Cette manifestation historique a rassemblé 2000 femmes venues de 46 pays différents. Durant cinq journées intensives, elles ont contribué à documenter la question des violences conjugales, créant notamment des outils conceptuels pour analyser ces drames. Le format s’inspirait du « tribunal Russell », créé en 1966 par les philosophes Jean-Paul Sartre et Bertrand Russell pour dénoncer les crimes de guerre américains au Vietnam.

La formalisation du concept de « femicide »

Le tribunal de 1976 a démontré, à travers de nombreux témoignages, le caractère systémique des violences et leurs multiples manifestations dans les relations conjugales et professionnelles. Ces prises de parole courageuses ont permis de formaliser le terme anglais « femicide ».

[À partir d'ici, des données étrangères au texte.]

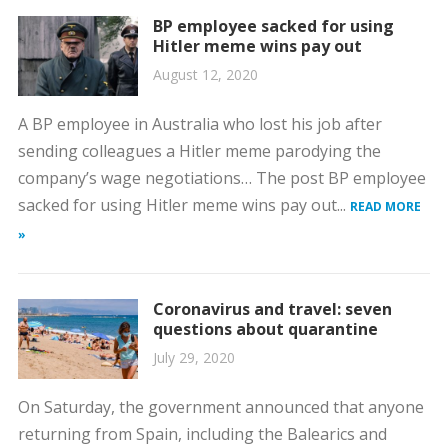
BP employee sacked for using
Hitler meme wins pay out
August 12, 2020
A BP employee in Australia who lost his job after
sending colleagues a Hitler meme parodying the
company’s wage negotiations… The post BP employee
sacked for using Hitler meme wins pay out...
READ MORE
»
Coronavirus and travel: seven
questions about quarantine
July 29, 2020
On Saturday, the government announced that anyone
returning from Spain, including the Balearics and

La sociologue américaine d’origine sud-africaine Diana E. H. Russell a ensuite défini précisément ce concept, combinant les termes « féminin » et « homicide ». L’objectif était de nommer spécifiquement un crime de haine misogyne et de lui donner une définition claire : « le meurtre de femmes par des hommes parce qu’elles sont des femmes ».

Selon l’historienne et féministe Christelle Taraud, « 1976 marque la première étape dans le processus de création d’outils permettant de mieux analyser ces questions fondamentales ».